Tuesday, August 24, 2010

Highland Road



The house was a combination of beautiful and eerie. I whizzed by it on my bike, headed down Highland Road, deciding not to stop and take photos although both of us were yelling about how beautiful it was and how we wanted to own it. It was early in the ride and we had another 28 miles or so in front of us. That and it had begun raining a bit and the group was mostly still together. Stopping would have been all kinds of a mess. And so we rode past.

Another bend in the road and another small hill found green rolling pastures and rolled bales of hay on either side of us. Again, beautiful, but the stop was not happening. Instead I told Deborah the story about the time on the Amazing Race when the teams had to unroll bales of hay looking for the next clue and one pair looked for 8 hours or more and finally Phil just came out in the dark to tell them they'd been eliminated. It passed the time as we waited for the rain to stop. But it reduced the pleasure that this road could have brought us in all its rural glory had I remained silent and listened to it as it spoke.

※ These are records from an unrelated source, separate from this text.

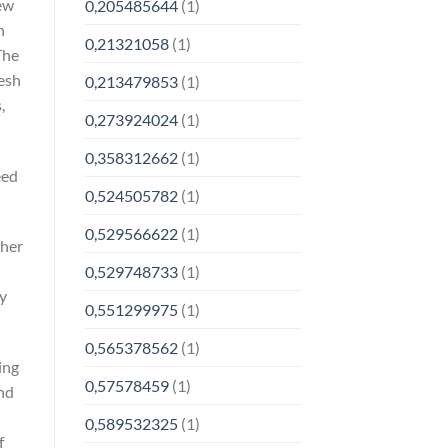
new
0,205485644
(1)
h
0,21321058
(1)
The
resh
0,213479853
(1)
,
0,273924024
(1)
0,358312662
(1)
eed
0,524505782
(1)
0,529566622
(1)
ther
0,529748733
(1)
ly
0,551299975
(1)
0,565378562
(1)
ing
0,57578459
(1)
and
0,589532325
(1)
f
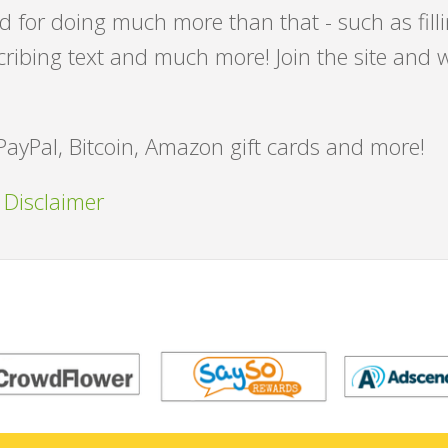
id for doing much more than that - such as fill
cribing text and much more! Join the site and 
PayPal, Bitcoin, Amazon gift cards and more!
 Disclaimer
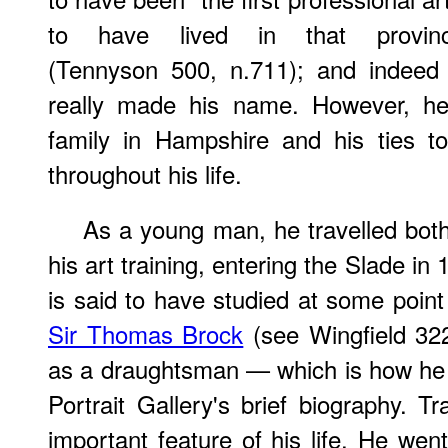
to have lived in that provinc
(Tennyson 500, n.711); and indeed
really made his name. However, he 
family in Hampshire and his ties t
throughout his life.
As a young man, he travelled bot
his art training, entering the Slade in 
is said to have studied at some point
Sir Thomas Brock
(see Wingfield 32
as a draughtsman — which is how he i
Portrait Gallery's brief biography. T
important feature of his life. He wen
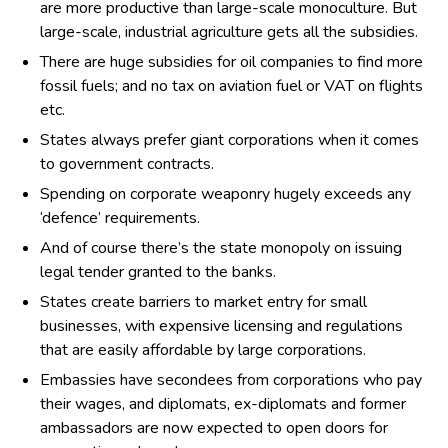
are more productive than large-scale monoculture. But
large-scale, industrial agriculture gets all the subsidies.
There are huge subsidies for oil companies to find more
fossil fuels; and no tax on aviation fuel or VAT on flights
etc.
States always prefer giant corporations when it comes
to government contracts.
Spending on corporate weaponry hugely exceeds any
‘defence’ requirements.
And of course there’s the state monopoly on issuing
legal tender granted to the banks.
States create barriers to market entry for small
businesses, with expensive licensing and regulations
that are easily affordable by large corporations.
Embassies have secondees from corporations who pay
their wages, and diplomats, ex-diplomats and former
ambassadors are now expected to open doors for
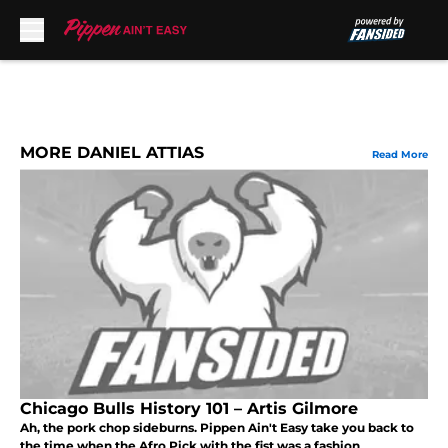
Skip to main content
MORE DANIEL ATTIAS
Read More
Chicago Bulls History 101 – Artis Gilmore
Ah, the pork chop sideburns. Pippen Ain't Easy take you back to
the time when the Afro Pick with the fist was a fashion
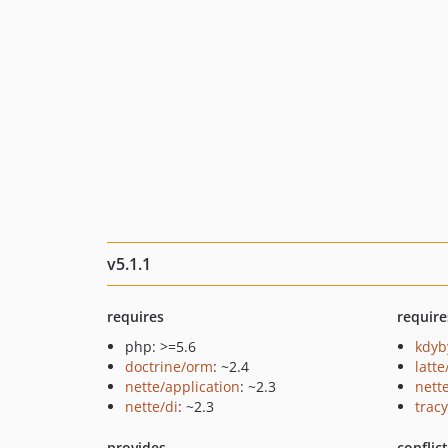
v5.1.1
requires
require
php: >=5.6
kdyb
doctrine/orm
: ~2.4
latte
nette/application
: ~2.3
nett
nette/di
: ~2.3
tracy
provides
conflic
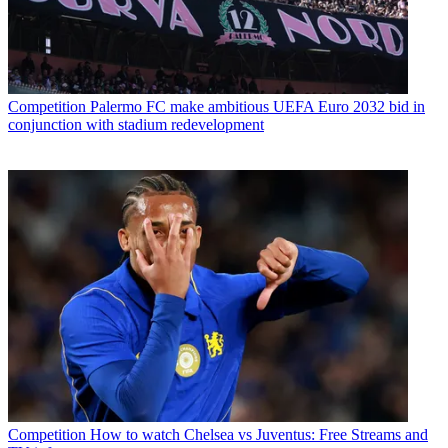
Competition
Palermo FC make ambitious UEFA Euro 2032 bid in
conjunction with stadium redevelopment
Competition
How to watch Chelsea vs Juventus: Free Streams and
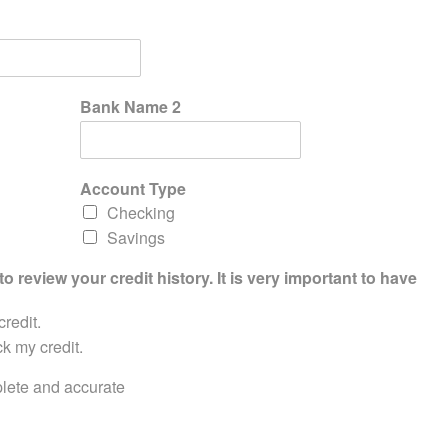
Bank Name 2
Account Type
Checking
Savings
to review your credit history. It is very important to have
credit.
ck my credit.
mplete and accurate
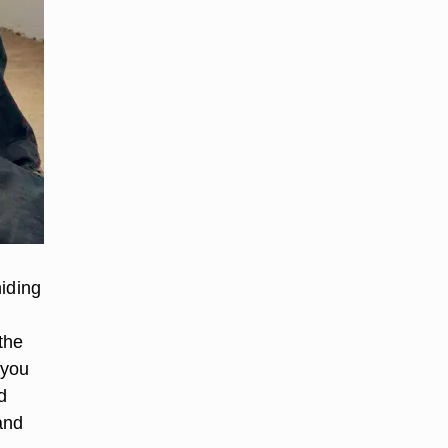
hiding
the
 you
d
and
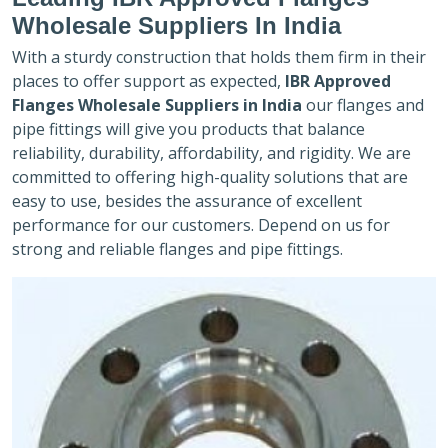
Wholesale Suppliers In India
With a sturdy construction that holds them firm in their
places to offer support as expected,
IBR Approved
Flanges Wholesale Suppliers in India
our flanges and
pipe fittings will give you products that balance
reliability, durability, affordability, and rigidity. We are
committed to offering high-quality solutions that are
easy to use, besides the assurance of excellent
performance for our customers. Depend on us for
strong and reliable flanges and pipe fittings.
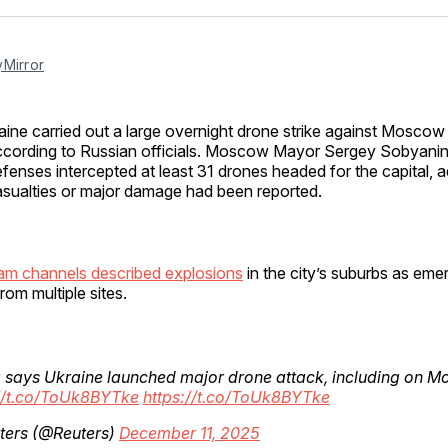
Facebo
Pin
Mirror
aine carried out a large overnight drone strike against Moscow
ccording to Russian officials. Moscow Mayor Sergey Sobyanin 
fenses intercepted at least 31 drones headed for the capital, a
sualties or major damage had been reported.
am channels described explosions
in the city’s suburbs as em
rom multiple sites.
 says Ukraine launched major drone attack, including on 
://t.co/ToUk8BYTke
https://t.co/ToUk8BYTke
ters (@Reuters)
December 11, 2025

We carried on, in and out of the fingers of this part of the coast of Maine, supported by the LLBean van following us to replenish our water and give us snacks and meet us for lunch at mile 19. We stopped to check out a vista point and watched a cormorant, surely a male, stand on the end of a canoe and hold his wings outspread, perhaps to impress the others around him.

Our bellies were still full from the blueberry pancakes that were our breakfast after a night of what can't rightly be called camping since, even though I did sleep in a tent, it was on a cot with a mattress on a wooden platform with a bedside table. Deborah noticed a swimmer way out in a bay and awaited his return to ask him about his workout. We visited with turkeys and goats and ducks at a farm. I stopped to take a photo of a tiny yellow, wooden, painted shed at an intersection in the middle of nowhere with a sign proclaiming it Symphony Hall.

After lunch, Deborah asked the guides about making a sidetrip back to Highland Road before returning to camp. She got directions and told them we'd be late. Off we went.

Amazingly, although it had only been about 4 hours since our first foray down the road, neither of us really remembered the lay of the land all that well. We were surprised by the first steep-ish hill and got confused by the first edifice we saw, unsure what it was. We stopped to take a few shots of the rolled bales of hay against the green of the grass. We had no sun, but also no rain, and the lighting was perfect to capture the colors.



Another bend, another hill and around the corner was the house we remembered. We stopped on the road to get a few shots, and then Deborah headed up the grass path towards the front door. I remained on the road, liking that Deborah was bonding with the house and got her in the frame, listening to the story it was trying to tell us.



The grass path looked freshly driven upon. The roof was newish. Almost no window pane had glass remaining. The wooden slats that made up the outside walls of the house were there, but the wooden siding slats were falling every which way in many spots. The front door was almost entirely covered by a large, unruly patch of blackberry bushes. The wildflowers were taking over in every direction.



I approached. I squatted, I listened to the house. I saw the light through one window and through another to behind the house. I wondered what had happened here. I hoped I wasn't going to get ticks when I kneeled in the brush to get a different angle. We were silent mostly, but also wondered some of this outloud.



We turned around and rode back towards a hot shower and the car to take us back to the city. But I looked back over my shoulder one last time at the house as I hit the first downhill and anticipated another uphill to get us to the end of Highland Road once again.

We noted the address. Deborah wants to know who owned this place and when. An advantage of a really good zoom on your camera is that sometimes you can see things in the photos that you couldn't even make out when you took the picture. I looked slowly through the images when I got home and suddenly stopped short, afraid that I'd see a face or a ghost or something else I couldn't explain in one of the shots. Alas, this doesn't end with a ghost story.

Instead it ends with the willingness to take some time to revisit somewhere that spoke to us and listen. The house was clear with us. It has a story. We may never know what it is, but now we are part of it. We didn't just whiz by on our bikes. We didn't just assume it was abandoned. Because I have a friend who, like me, is willing to wonder.